Two Authors Champion Women's Basketball

On its way to the 2001 NCAA women’s basketball championship, Notre Dame came from behind to beat the University of Connecticut in the semifinal game and then squeaked by Purdue University in the heart-stopping final. In the life-is-full-of-strange-twists category, Notre Dame graduate John Walters ‘88 then published a book on UConn’s team, while Purdue graduate Mark Bradford published a book on Notre Dame’s team.

For Purdue graduate Bradford, a freelance sportswriter for the Associated Press, the South Bend Tribune and other publications, the idea of a book came during the final game as he watched ND’s Ruth Riley ‘01 hit two free throws in the closing seconds to untie the game and then saw Purdue miss a winning 3-point basket. That ending reminded Bradford of a scene from Riley’s favorite movie, Hoosiers. Right then, Bradford says, he decided to find out if anyone was planning to write a book. “If they don’t—I will,” he vowed. Soon enough, he had a book deal. His Nice Girls Finish First: The Remarkable Story of Notre Dame’s Rise to the Top of Women’s College Basketball was published in December by Diamond Communications.

For ND grad Walters, publishers’ interest dried up with defending champion UConn’s semifinal loss at the tournament. But not his. “I felt strongly that within the confines of Connecticut,” he says, “where the Huskies draw more than 16,000 fans per [home] game every night, this book would sell.”

So he decided to publish and distribute the book himself—a book, incidentally, that was printed by Ave Maria Press on the Notre Dame campus. The Same River Twice: A Season with Geno Auriemma and the Connecticut Huskies sold out its first press run, primarily to buyers in Connecticut, and is now in its second printing.

Walters, a former writer for Sports Illustrated, is thrilled about the success of the book. He wasn’t so thrilled about taking sides in the UConn-ND semifinal game. “I had really mixed emotions,” he says. Bradford says he had no problems with the Purdue-ND final. He was for ND all the way, although his wife, Wendy, also a Purdue graduate, was cheering for their alma mater.

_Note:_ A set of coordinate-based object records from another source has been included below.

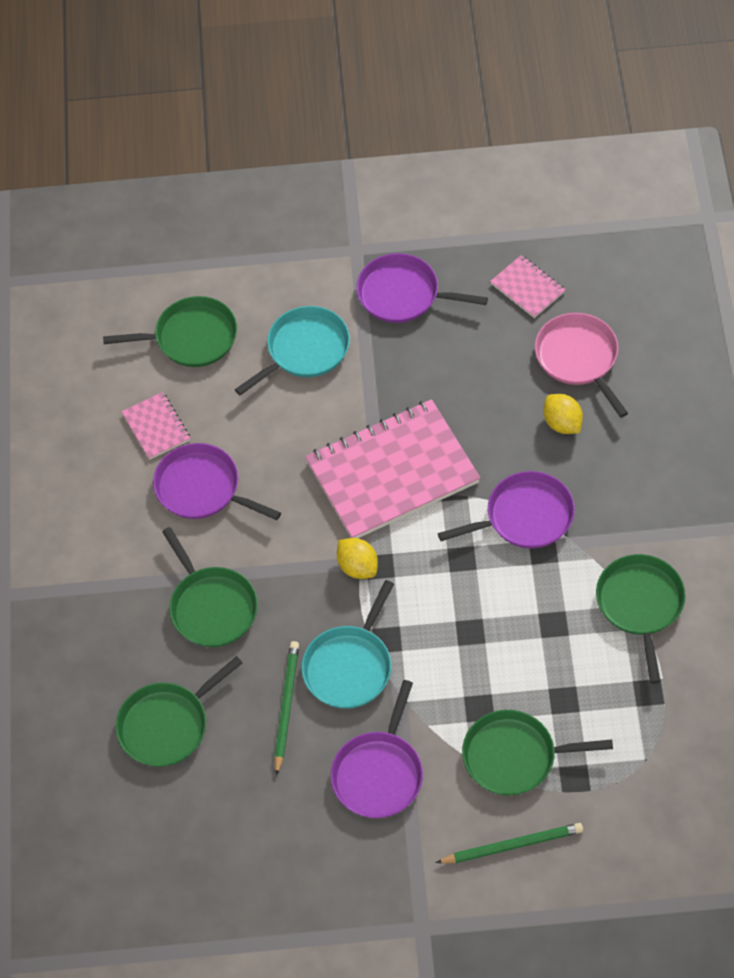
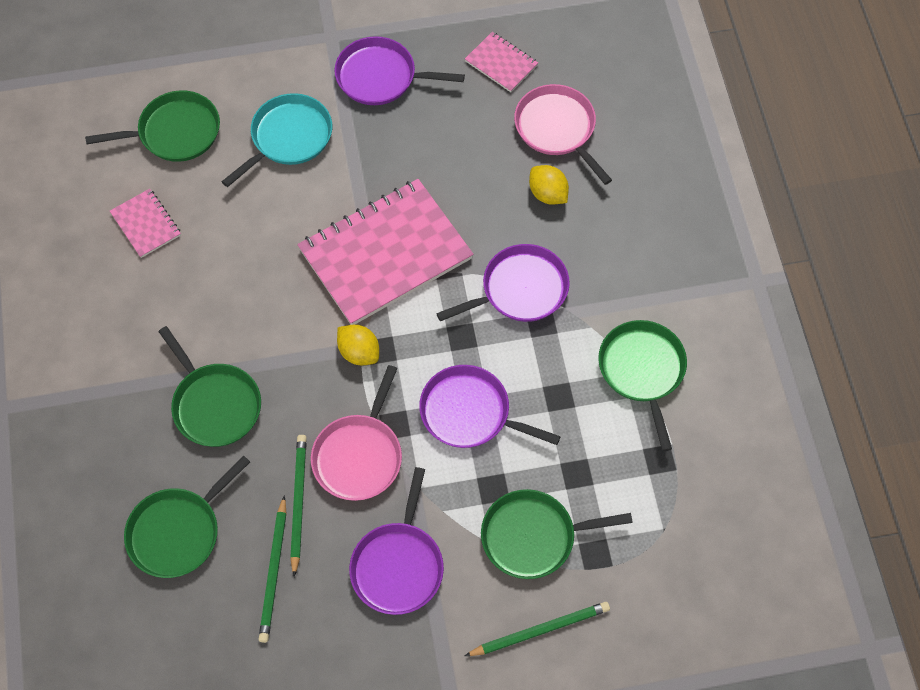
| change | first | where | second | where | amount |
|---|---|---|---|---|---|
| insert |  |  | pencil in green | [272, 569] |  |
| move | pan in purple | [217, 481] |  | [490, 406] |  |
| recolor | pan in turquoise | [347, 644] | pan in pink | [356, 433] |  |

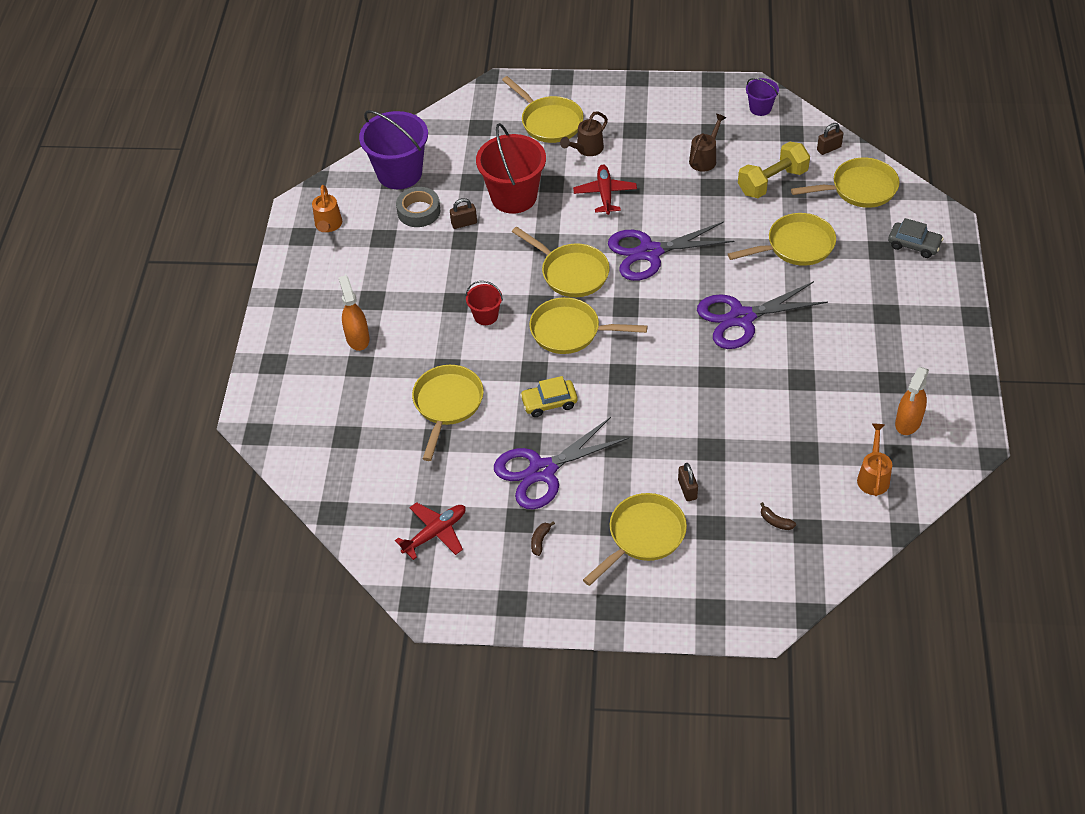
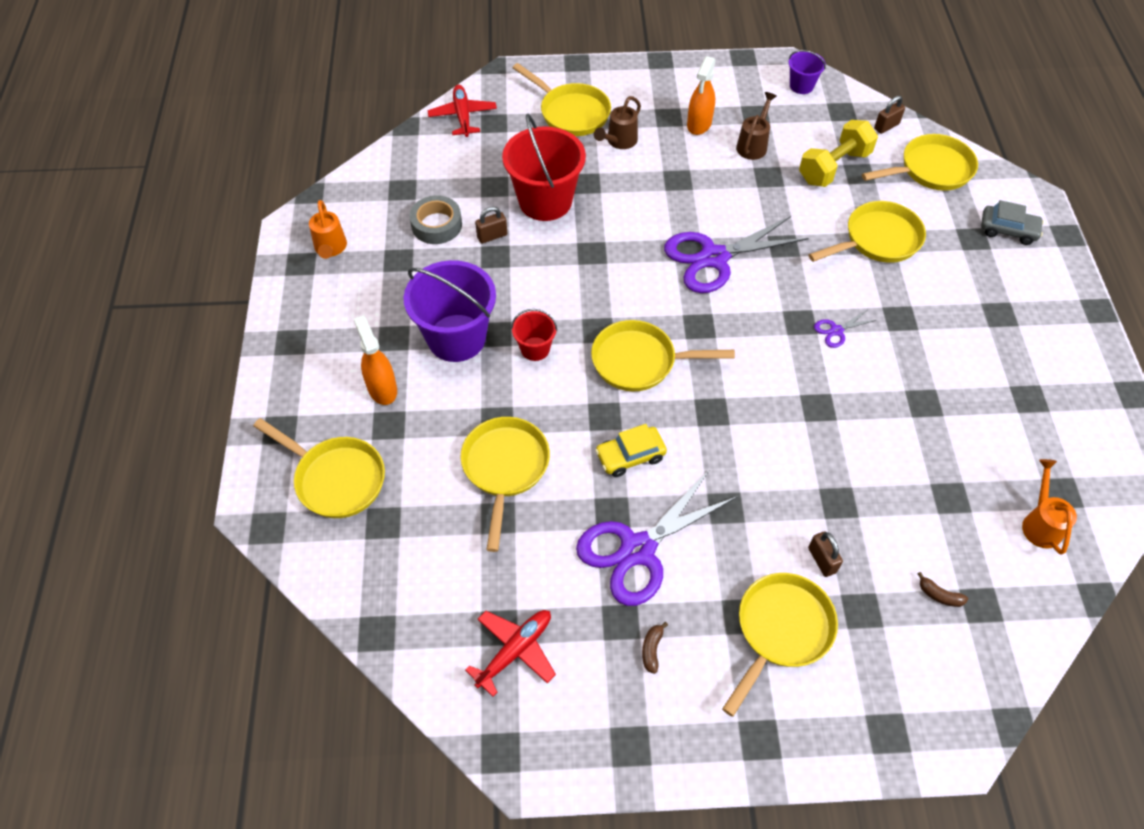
| change | first | where | second | where | amount |
|---|---|---|---|---|---|
| move | bucket in purple | [393, 149] |  | [449, 311] |  |
| move | pan in yellow | [561, 262] |  | [319, 468] |  |
| move | plane in red | [605, 190] |  | [462, 111] |  |
| move | spray bottle in orange | [912, 401] |  | [701, 95] |  |
| resize | scissors in purple | [762, 315] |  | [845, 329] | x0.43 |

In the book wars, Walters’ UConn work holds about a 2,000-copy sales edge over Bradford’s ND tome. “People in Connecticut are nuts about this team,” says Walters. Bradford hopes his book will close the sales gap during football season, when fans learn it’s out there. For fans who can’t make it to either the Notre Dame or Connecticut bookstore, both books are available at online.